Molte persone conoscono il tuo lavoro attraverso i concorsi di intelligenza artificiale. Perché erano importanti per te?
I concorsi verificano se le idee funzionano davvero. I miei team hanno contribuito a 18 risultati di alto livello nelle principali sfide di elaborazione del linguaggio naturale. Uno dei momenti salienti è stato guadagnare il secondo posto nella sfida dei social bot del premio Amazon Alexa.

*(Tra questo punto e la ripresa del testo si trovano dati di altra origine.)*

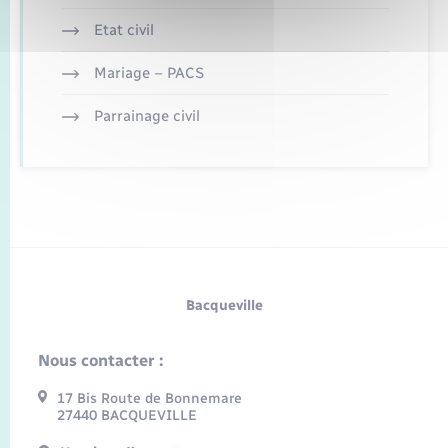
Etat civil
Mariage – PACS
Parrainage civil
Bacqueville
Nous contacter :
17 Bis Route de Bonnemare
27440 BACQUEVILLE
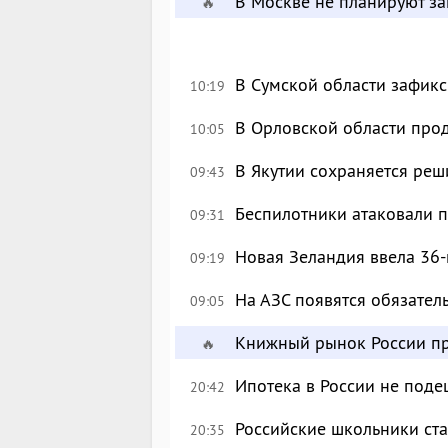
В Москве не планируют за
🔥
В Сумской области зафик
10:19
В Орловской области про
10:05
В Якутии сохраняется реш
09:43
Беспилотники атаковали 
09:31
Новая Зеландия ввела 36-
09:19
На АЗС появятся обязател
09:05
Книжный рынок России пр
🔥
Ипотека в России не поде
20:42
Российские школьники с
20:35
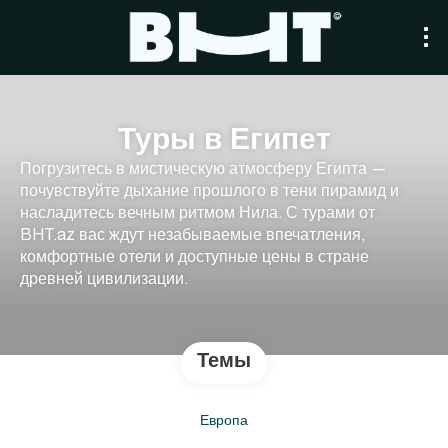
Туры в Египет
Погрузитесь в мистическую атмосферу Египта —
почувствуйте дыхание прошлого в тени пирамид и
насладитесь вечным ритмом Нила. С турами от
BHT.az вас ждут незабываемые впечатления,
комфортные отели и доступные цены в стране
древней цивилизации.
Темы
Европа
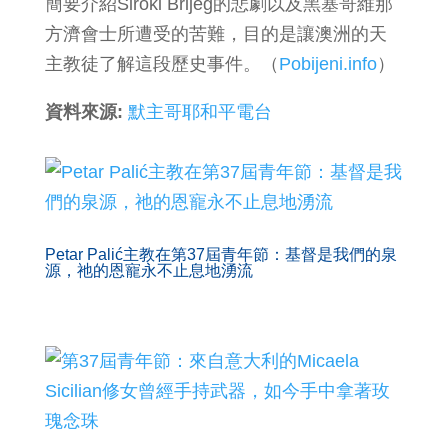
簡要介紹Široki Brijeg的悲劇以及黑塞哥維那
方濟會士所遭受的苦難，目的是讓澳洲的天
主教徒了解這段歷史事件。（
Pobijeni.info
）
資料來源:
默主哥耶和平電台
Petar Palić主教在第37屆青年節：基督是我們的泉
源，祂的恩寵永不止息地湧流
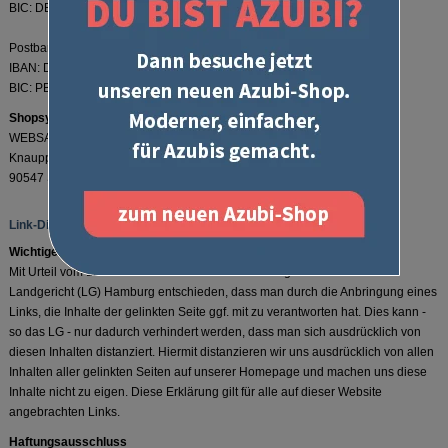
BIC: DEUTDEDW342
Postbank Köln
IBAN: DE22370100500029850503
BIC: PBNKDEFFXXX
Shopsystem / Shopsoftware
WEBSALE AG
Knauppstraße 23
90547 Stein
Link-Disclaimer
Wichtiger Hinweis zu allen Links
Mit Urteil vom 12. Mai 1998 - 312 O 85/98 - "Haftung für Links" hat das
Landgericht (LG) Hamburg entschieden, dass man durch die Anbringung eines
Links, die Inhalte der gelinkten Seite ggf. mit zu verantworten hat. Dies kann -
so das LG - nur dadurch verhindert werden, dass man sich ausdrücklich von
diesen Inhalten distanziert. Hiermit distanzieren wir uns ausdrücklich von allen
Inhalten aller gelinkten Seiten auf unserer Homepage und machen uns diese
Inhalte nicht zu eigen. Diese Erklärung gilt für alle auf dieser Website
angebrachten Links.
Haftungsausschluss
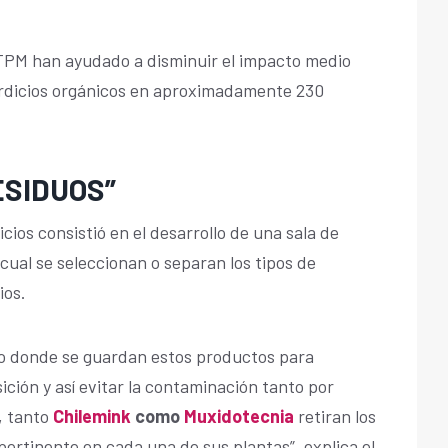
TPM han ayudado a disminuir el impacto medio
rdicios orgánicos en aproximadamente 230
ESIDUOS”
cios consistió en el desarrollo de una sala de
ual se seleccionan o separan los tipos de
ios.
o donde se guardan estos productos para
ción y así evitar la contaminación tanto por
e, tanto
Chilemink
como
Muxidotecnia
retiran los
 pertinente en cada una de sus plantas”, explica el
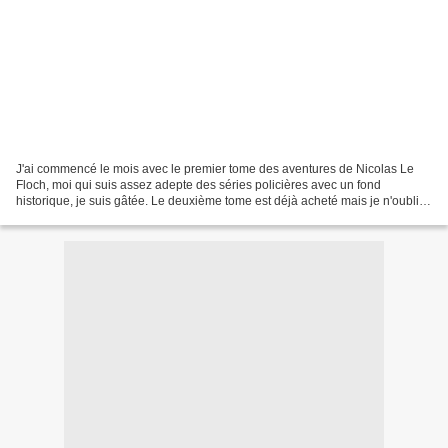
J'ai commencé le mois avec le premier tome des aventures de Nicolas Le
Floch, moi qui suis assez adepte des séries policières avec un fond
historique, je suis gâtée. Le deuxième tome est déjà acheté mais je n'oublie
pas que j'ai les séries de Anne Perry...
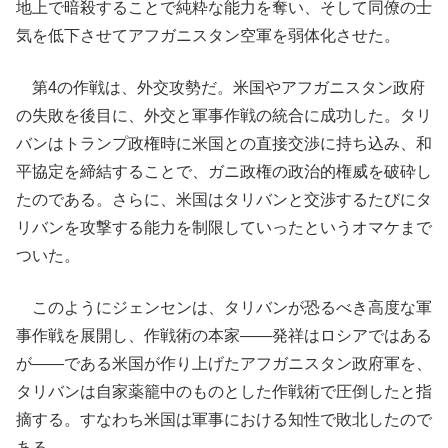
地上で暗殺することで純粋な能力を奪い、そして同僚の士
気を低下させてアフガニスタン空軍を弱体化させた。
第4の作戦は、外交攻勢だ。米国やアフガニスタン政府
の失敗を後目に、外交と軍事作戦の統合に成功した。タリ
バンはトランプ政権時に米国との直接交渉に持ち込み、和
平協定を締結することで、ガニ政権の政治的権威を破砕し
たのである。さらに、米国はタリバンと交渉するたびにタ
リバンを攻撃する能力を制限していったというオマケまで
ついた。
このようにジェンセンは、タリバンが恐るべき高度な軍
事作戦を展開し、作戦術の本家――発祥はロシアではある
が――である米国が作り上げたアフガニスタン政府軍を、
タリバンは自家薬籠中のものとした作戦術で圧倒したと指
摘する。すなわち米国は軍事における知性で敗北したので
ある。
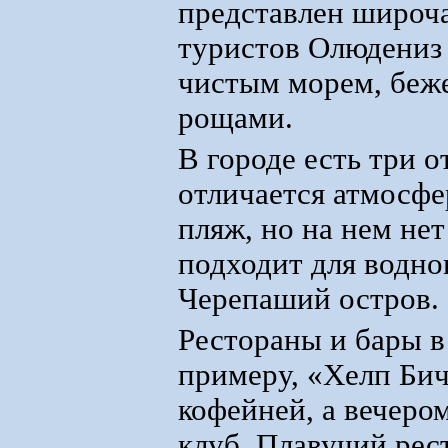
представлен широча
туристов Олюдениз
чистым морем, беж
рощами.
В городе есть три 
отличается атмосфе
пляж, но на нем не
подходит для водно
Черепаший остров.
Рестораны и бары в
примеру, «Хелп Бич
кофейней, а вечеро
клуб. Плавучий рес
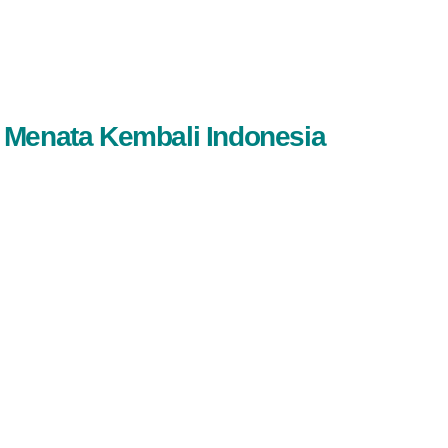
 Menata Kembali Indonesia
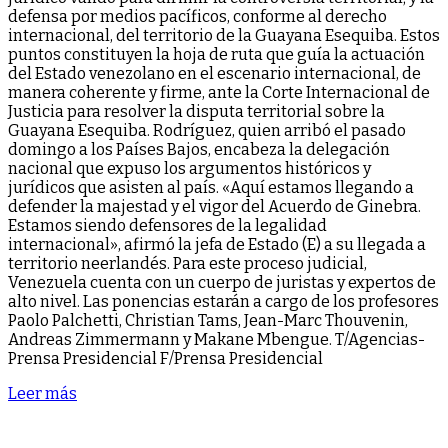
defensa por medios pacíficos, conforme al derecho
internacional, del territorio de la Guayana Esequiba. Estos
puntos constituyen la hoja de ruta que guía la actuación
del Estado venezolano en el escenario internacional, de
manera coherente y firme, ante la Corte Internacional de
Justicia para resolver la disputa territorial sobre la
Guayana Esequiba. Rodríguez, quien arribó el pasado
domingo a los Países Bajos, encabeza la delegación
nacional que expuso los argumentos históricos y
jurídicos que asisten al país. «Aquí estamos llegando a
defender la majestad y el vigor del Acuerdo de Ginebra.
Estamos siendo defensores de la legalidad
internacional», afirmó la jefa de Estado (E) a su llegada a
territorio neerlandés. Para este proceso judicial,
Venezuela cuenta con un cuerpo de juristas y expertos de
alto nivel. Las ponencias estarán a cargo de los profesores
Paolo Palchetti, Christian Tams, Jean-Marc Thouvenin,
Andreas Zimmermann y Makane Mbengue. T/Agencias-
Prensa Presidencial F/Prensa Presidencial
Leer más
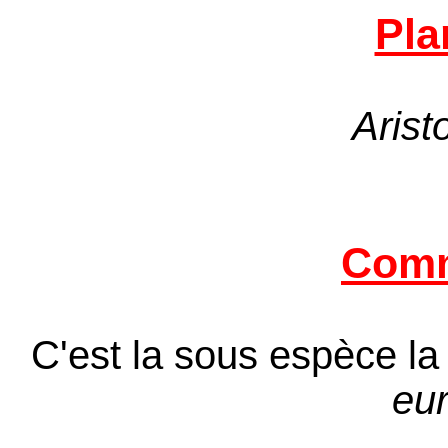
Pla
Arist
Comm
C'est la sous espèce la
eu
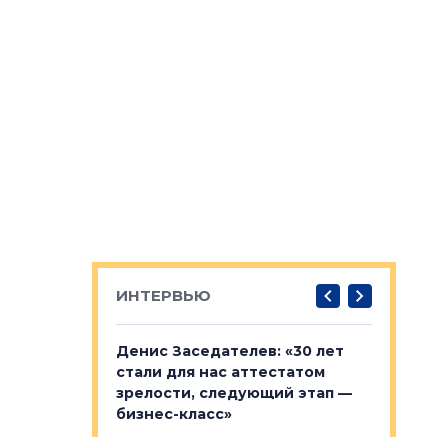
ИНТЕРВЬЮ
: «На
Денис Заседателев: «30 лет
Виталий 
ьной окраине
стали для нас аттестатом
спроса —
зм может
зрелости, следующий этап —
форматы,
»
бизнес-класс»
стереоти
застройк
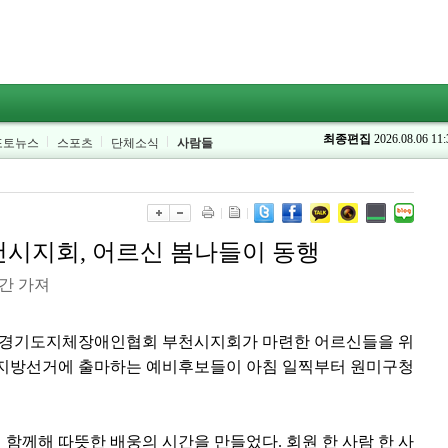
최종편집
2026.08.06 11:
포토뉴스
스포츠
단체소식
사람들
시지회, 어르신 봄나들이 동행
간 가져
일, 경기도지체장애인협회 부천시지회가 마련한 어르신들을 위
.3지방선거에 출마하는 예비후보들이 아침 일찍부터 원미구청
함께해 따뜻한 배웅의 시간을 만들었다. 회원 한 사람 한 사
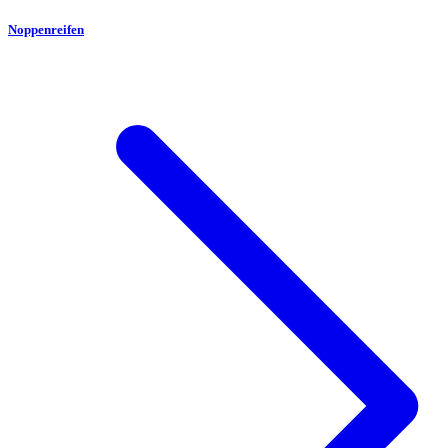
Noppenreifen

Quel progetto ci ha costretto a pensare a conversazioni a lungo termine, robustezza del sistema ed esperienza utente. Ha dimostrato chiaramente che la precisione da sola non è sufficiente. I sistemi reali devono essere affidabili, efficienti e coinvolgenti.
Negli ultimi anni la vostra ricerca si è concentrata sull’efficienza e sui modelli più piccoli. Perché è importante?
I modelli linguistici di grandi dimensioni sono impressionanti, ma sono costosi e richiedono molte risorse. Molte organizzazioni non possono utilizzarli facilmente. Sono interessato a realizzare modelli più piccoli e più intelligenti in modo che possano essere distribuiti su più ampia scala. L’efficienza non significa abbassare gli standard. Si tratta di progettare meglio. Un modello più piccolo e ben costruito può essere più pratico e affidabile nelle impostazioni del mondo reale.
Come definisci personalmente il successo nel tuo campo?
Misuro il successo utilizzando due standard. Uno è il mio giudizio come ricercatore. Capisco la profondità e l’impatto del mio lavoro. Il secondo è il feedback sociale. Se un’idea viene riconosciuta e contribuisce a rendere il mondo migliore, allora conta. Decenni fa, la traduzione automatica sembrava irrealistica. Oggi fa parte della comunicazione quotidiana. Per me è significativo far parte di quel lungo viaggio volto a trasformare l’irraggiungibile in qualcosa di realizzabile.
Poni una forte enfasi sui valori e sull’integrità. Da dove viene?
Ogni carriera include sfide che mettono alla prova i tuoi principi. Credo che il successo duraturo derivi dal rimanere allineati ai propri obiettivi e valori sociali, anche quando a volte può essere difficile. L’autenticità conta. Influisce sul modo in cui si lavora con i colleghi, si guidano gli studenti e si scelgono i problemi di ricerca. Per me il successo non è solo una questione di successo. Si tratta di contribuire con qualcosa che dura oltre noi stessi.
Che ruolo gioca oggi il tutoraggio nel tuo lavoro?
Il tutoraggio è al centro del mio lavoro. Aiuto gli studenti a vedere la ricerca non come una serie di vittorie immediate, ma come un viaggio a lungo termine in cui gli insuccessi sono trampolini di lancio. Il successo si costruisce attraverso uno sforzo costante e la curiosità. Allo stesso tempo, imparo dai miei studenti: le loro domande, nuove prospettive e la curiosità senza paura mi spingono costantemente a crescere ed evolvermi. Per me, il tutoraggio è un viaggio di squadra alla scoperta, resilienza e crescita condivisa.